We were lucky enough to have a temporary furnished apartment waiting for us, so we didn't have to unpack anything except clothes so far. It is a nice little place, close to everywhere, and as different as could be from our old house.
What I don't miss:
The space - From 2100 sq ft to 1000 sq ft. And we still don't even step into the second bedroom unless guests are here, and we haven't stored anything there. So effectively, we are in about 700 sq ft and I can't tell the difference.
Wait, I can. Now, I can cook and still watch what Summy is doing on the computer, and talk to her. I can laugh with her while she watches cartoons on TV, and she can draw at the dining table right next to me. I thought I'd miss the huge kitchen we had, but I don't.
It is a very positive difference to not have so many rooms and so much distance between things and people.
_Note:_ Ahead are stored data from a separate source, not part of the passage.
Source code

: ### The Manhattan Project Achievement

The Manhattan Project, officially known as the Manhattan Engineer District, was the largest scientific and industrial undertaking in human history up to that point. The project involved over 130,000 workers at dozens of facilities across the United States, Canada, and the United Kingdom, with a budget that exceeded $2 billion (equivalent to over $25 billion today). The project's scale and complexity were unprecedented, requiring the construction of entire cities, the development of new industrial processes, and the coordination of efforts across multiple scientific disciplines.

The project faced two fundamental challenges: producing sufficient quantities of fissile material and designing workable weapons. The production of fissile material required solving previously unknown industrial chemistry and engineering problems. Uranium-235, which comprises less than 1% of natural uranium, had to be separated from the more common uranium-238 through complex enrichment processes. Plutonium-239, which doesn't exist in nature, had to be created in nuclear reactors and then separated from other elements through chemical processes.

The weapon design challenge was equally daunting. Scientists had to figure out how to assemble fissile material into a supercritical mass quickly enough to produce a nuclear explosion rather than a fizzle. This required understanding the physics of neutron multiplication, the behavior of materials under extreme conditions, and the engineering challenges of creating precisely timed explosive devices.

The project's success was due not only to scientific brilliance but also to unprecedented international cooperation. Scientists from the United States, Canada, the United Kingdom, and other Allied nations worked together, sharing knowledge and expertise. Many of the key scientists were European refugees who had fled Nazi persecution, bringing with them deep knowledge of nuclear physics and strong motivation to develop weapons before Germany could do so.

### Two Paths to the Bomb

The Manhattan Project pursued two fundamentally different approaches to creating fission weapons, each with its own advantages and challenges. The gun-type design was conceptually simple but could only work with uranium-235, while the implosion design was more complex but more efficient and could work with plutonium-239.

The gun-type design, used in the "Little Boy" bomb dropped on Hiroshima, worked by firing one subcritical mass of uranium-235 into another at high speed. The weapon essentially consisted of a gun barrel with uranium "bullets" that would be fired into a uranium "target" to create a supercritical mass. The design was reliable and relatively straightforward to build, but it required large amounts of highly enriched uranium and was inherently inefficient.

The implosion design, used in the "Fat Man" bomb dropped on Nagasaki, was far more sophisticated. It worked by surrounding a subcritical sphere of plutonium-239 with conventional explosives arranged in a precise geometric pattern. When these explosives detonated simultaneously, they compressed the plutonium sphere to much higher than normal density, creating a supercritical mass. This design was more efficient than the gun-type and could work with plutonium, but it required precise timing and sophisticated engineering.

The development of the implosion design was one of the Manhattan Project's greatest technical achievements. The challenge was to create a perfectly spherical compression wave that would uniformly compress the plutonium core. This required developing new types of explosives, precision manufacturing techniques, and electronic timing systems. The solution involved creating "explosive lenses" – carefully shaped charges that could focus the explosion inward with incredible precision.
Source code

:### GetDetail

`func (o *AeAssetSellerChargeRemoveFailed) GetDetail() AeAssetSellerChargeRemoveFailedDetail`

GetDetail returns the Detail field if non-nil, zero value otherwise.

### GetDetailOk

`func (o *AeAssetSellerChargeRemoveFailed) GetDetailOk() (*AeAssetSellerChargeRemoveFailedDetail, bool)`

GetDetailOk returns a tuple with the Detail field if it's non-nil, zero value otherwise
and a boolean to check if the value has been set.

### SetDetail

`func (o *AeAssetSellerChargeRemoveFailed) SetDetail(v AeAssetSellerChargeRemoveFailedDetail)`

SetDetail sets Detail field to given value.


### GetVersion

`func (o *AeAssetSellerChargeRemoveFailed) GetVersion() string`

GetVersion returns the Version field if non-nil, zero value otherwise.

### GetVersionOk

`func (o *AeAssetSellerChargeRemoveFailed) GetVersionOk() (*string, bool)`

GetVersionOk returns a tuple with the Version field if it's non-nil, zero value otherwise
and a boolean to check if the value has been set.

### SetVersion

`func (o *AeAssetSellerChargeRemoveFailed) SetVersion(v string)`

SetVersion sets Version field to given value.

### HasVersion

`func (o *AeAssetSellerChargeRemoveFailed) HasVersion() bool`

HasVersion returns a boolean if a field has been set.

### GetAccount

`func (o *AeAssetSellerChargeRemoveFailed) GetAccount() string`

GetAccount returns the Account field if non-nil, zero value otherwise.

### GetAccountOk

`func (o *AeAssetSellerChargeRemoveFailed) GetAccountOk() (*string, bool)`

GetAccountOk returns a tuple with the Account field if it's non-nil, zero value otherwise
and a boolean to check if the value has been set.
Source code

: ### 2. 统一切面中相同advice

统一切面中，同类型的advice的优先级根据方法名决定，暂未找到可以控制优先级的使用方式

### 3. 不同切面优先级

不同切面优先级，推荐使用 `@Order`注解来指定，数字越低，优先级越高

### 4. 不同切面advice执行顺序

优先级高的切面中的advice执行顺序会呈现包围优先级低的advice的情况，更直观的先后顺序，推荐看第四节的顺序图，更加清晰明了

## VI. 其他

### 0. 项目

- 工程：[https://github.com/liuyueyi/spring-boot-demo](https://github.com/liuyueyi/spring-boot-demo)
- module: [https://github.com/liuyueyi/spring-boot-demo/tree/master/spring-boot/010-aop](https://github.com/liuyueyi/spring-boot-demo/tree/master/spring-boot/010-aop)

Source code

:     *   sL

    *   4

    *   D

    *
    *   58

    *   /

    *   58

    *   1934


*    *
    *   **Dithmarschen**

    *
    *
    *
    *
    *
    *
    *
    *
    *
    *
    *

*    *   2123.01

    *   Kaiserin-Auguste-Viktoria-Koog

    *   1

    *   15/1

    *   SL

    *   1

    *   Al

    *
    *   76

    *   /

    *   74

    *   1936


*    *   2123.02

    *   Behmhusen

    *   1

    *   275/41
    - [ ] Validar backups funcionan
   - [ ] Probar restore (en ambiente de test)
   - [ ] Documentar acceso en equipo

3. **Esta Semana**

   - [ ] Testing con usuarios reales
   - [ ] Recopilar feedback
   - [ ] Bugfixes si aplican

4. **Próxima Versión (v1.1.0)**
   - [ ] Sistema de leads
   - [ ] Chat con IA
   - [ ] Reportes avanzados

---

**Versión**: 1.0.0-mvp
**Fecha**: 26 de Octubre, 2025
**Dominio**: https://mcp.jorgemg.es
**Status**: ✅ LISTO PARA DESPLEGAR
How do we manage? It makes it very easy that we don't have all our stuff yet. Once we move to another apartment, receive our things and unpack them, I wouldn't know where to put all of them.
I use as few things as possible, just one set of dishes for each person. Now that I think about it, why would anyone need any more for every day use? To fill up the dishwasher with? Because that's exactly why I used more dishes - to fill up the dishwasher and start a wash cycle. Now I don't even use the dishwasher.
Summy's toys and books - We brought some dolls with us, and here I got her some construction paper, a pair of scissors, crayons, and glue. She has been making projects and that's been keeping her very busy. We got a local library card, and Summy hasn't even opened any of the books that I brought from home. We just read the library books. Now she watches a lot more TV than she used to, but I'm fine with that. This is a holiday for her, after all, and she'll soon be back to a school routine.
What I do miss:
People - Family, friends, all the people we knew we had around even if we didn't see them every day or week.
New England - the trees, the landscape, the hills. There were woods everywhere, shade everywhere. Here, there is no shade, no escaping from the sun (even though it doesn't get very hot). Most of the trees are palms, fashionably tall and slim with carefully arranged leaves on their tops (come to think of it, many of the people here are like that too). This open landscape makes me feel vulnerable, me being allergic to sunlight.
Things - And materialistically, I miss some of our things - I don't miss the house much, but I miss our sheets, towels, my own kitchen knives, things like that. I didn't bring anything personal along except for a few of Summy's toys and books, to make the transition easier for her. Now I think familiar things would have made the transition easier for me, too.
All in all:
Still, we are getting on fine. I don't have a toaster, or a blender, and I just have the basics to cook with, and fresh vegetables and fruit from a wonderful farmer's market a block away. And I cook lunches and dinners, though simple ones, almost every day. Before, I had a large kitchen full of choppers, blenders, toasters, woks, pantry full of groceries and fancy pastes and masalas, and we ate out all the time. Ofcourse then I also had a full-time job!
Yesterday, I asked Summy if she wanted to eat lunch at home or outside, and she picked pasta with broccoli and cheese sauce made by me. I quote her - "Nobody else knows how to make it, not restaurants, not anybody else. Just Mommy makes it." Home is where home-cooked meals are made - so yes, this apartment has become home.